BAGI para elit politik di negeri Ngastina, sesungguhnya Prabu Baladewa sering dalam posisi “musuh dalam selimut”. Soalnya dia sering mengoposisi berbagai kebijakan Prabu Duryudana. Apa lagi yang berkaitan dengan renstra (rencana strategis) untuk membinasakan keluarga Pendawa, Prabu Baladewa sering membocorkannya kepada pihak terkait. Maklum, meski wilayah teritorial negeri Mandura berada dalam kawasan Ngastina, tapi jiwanya dia lebih pro pada Ngamarta negerinya keluarga Pandawa.
Karenanya Prabu Baladewa sering dikerubuti pers, terutama wartawan yang seharian tak dapat berita. Dari mulut raja Mandura ini bisa dikorek informasi apa saja, yang sering tak berbanding lurus dengan kebijakan negeri Ngastina. Bahkan ketika heboh MCA yang diplesetkan jadi Mandura Cyber Army, dia juga tak protes. Katanya, itu kan bagian dari demokrasi.
“Difitnah seperti itu Anda masih tenang saja.

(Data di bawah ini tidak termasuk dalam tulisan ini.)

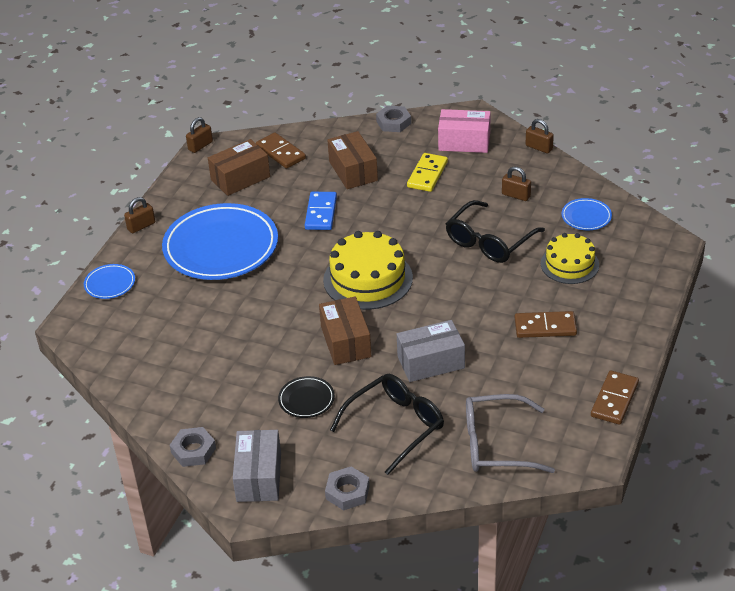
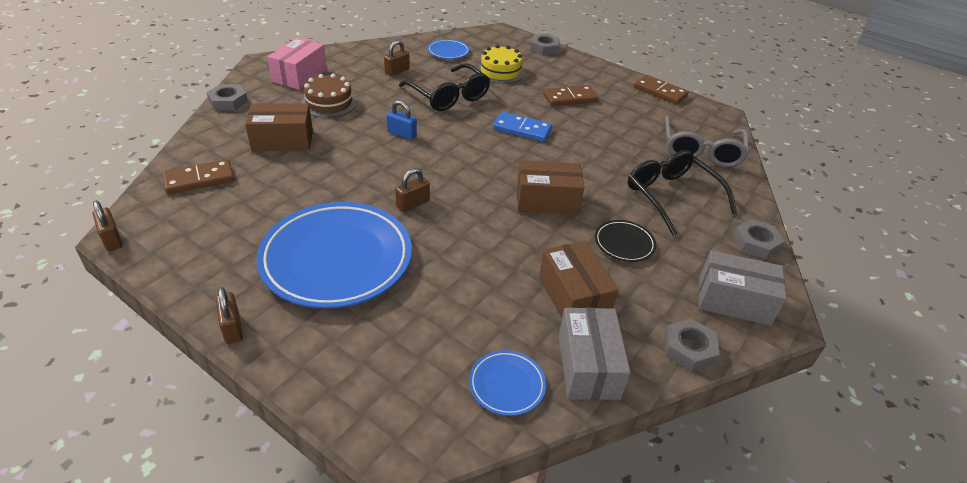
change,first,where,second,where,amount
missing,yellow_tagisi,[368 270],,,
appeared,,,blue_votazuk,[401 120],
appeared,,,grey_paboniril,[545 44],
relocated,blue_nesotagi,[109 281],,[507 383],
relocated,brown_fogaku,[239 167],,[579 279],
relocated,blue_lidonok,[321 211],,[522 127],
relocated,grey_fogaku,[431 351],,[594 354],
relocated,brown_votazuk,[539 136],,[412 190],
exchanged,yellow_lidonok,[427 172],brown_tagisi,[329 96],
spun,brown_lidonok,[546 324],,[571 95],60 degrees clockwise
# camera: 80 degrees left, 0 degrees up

Tapi giliran keluarga Pendawa yang difitnah, kok mencak-mencak?” kata wartawan muda dari media online.
“Memfitnah Pendawa, itu sama saja pembunuhan karakter. Itu melecehkan leluhur kami. Kamu nggak pernah nonton wayang, ya?” sergah Prabu Baladewa, dan wartawan muda itu mengangguk. Terkesan asal tanya, karena tak menguasai masalah.

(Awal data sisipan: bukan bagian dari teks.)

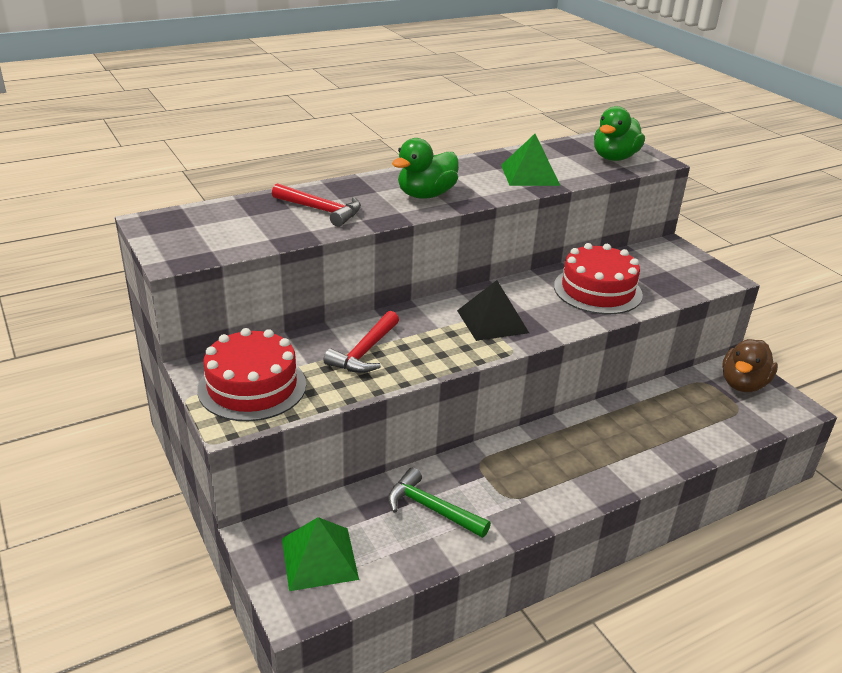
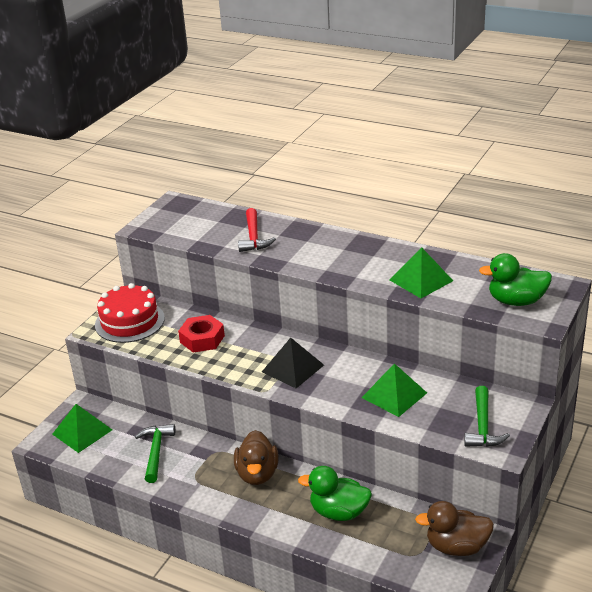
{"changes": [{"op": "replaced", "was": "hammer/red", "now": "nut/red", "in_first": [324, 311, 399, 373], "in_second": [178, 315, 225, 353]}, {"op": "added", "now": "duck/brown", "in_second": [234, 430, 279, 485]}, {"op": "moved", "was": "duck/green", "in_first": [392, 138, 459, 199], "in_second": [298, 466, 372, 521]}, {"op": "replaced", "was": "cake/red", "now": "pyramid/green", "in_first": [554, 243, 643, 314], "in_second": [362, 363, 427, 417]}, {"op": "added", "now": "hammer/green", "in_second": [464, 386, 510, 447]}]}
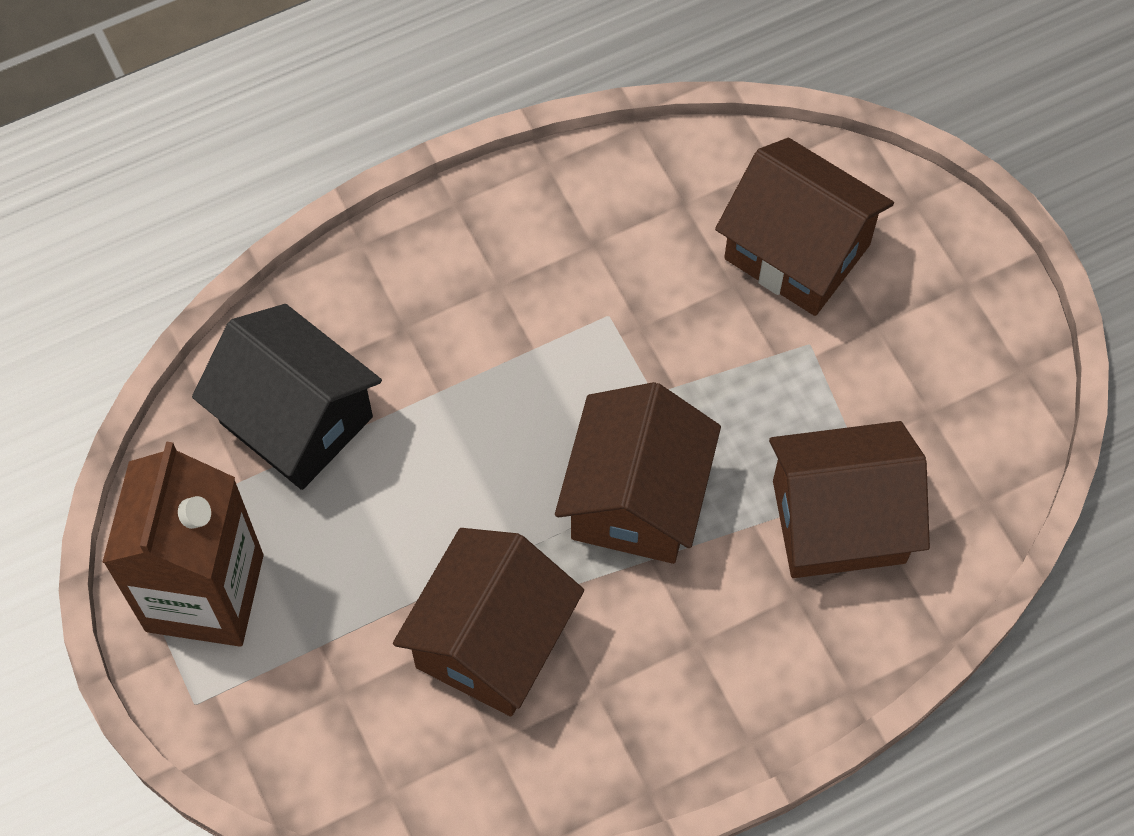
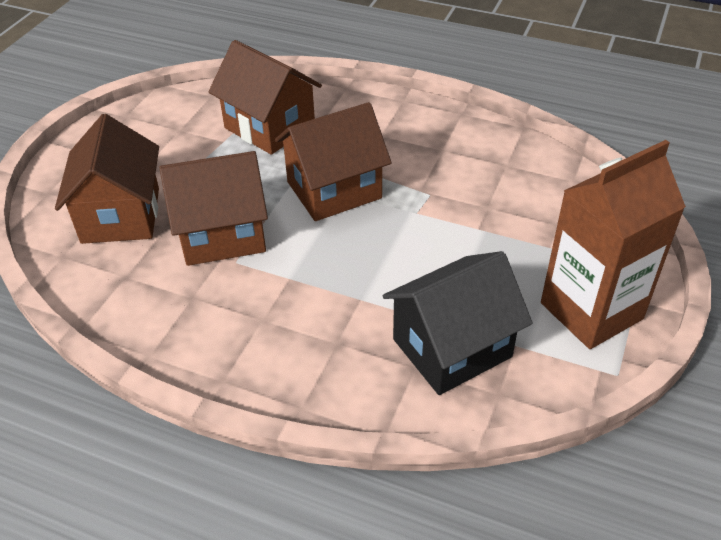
{"changes": [{"op": "moved", "was": "house/brown", "in_first": [393, 528, 584, 716], "in_second": [159, 151, 268, 266]}, {"op": "turned", "was": "house/black", "in_first": [192, 304, 382, 490], "in_second": [383, 251, 532, 395], "clockwise": 60}]}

Baladewa pro pada Pendawa adalah sebuah keniscayaan. Adiknya yang bernama Sembadra, jadi “kanca ngandhap” (istri) Harjuna. Sedangkan Dewi Kunthi ibunya para Pendawa Lima, adalah juga adik daripada Prabu Basudewa ayahanda Prabu Baladewa. Karena itulah jika Baladewa jiwanya lebih mengakar pada Pendawa adalah sebuah keniscayaan.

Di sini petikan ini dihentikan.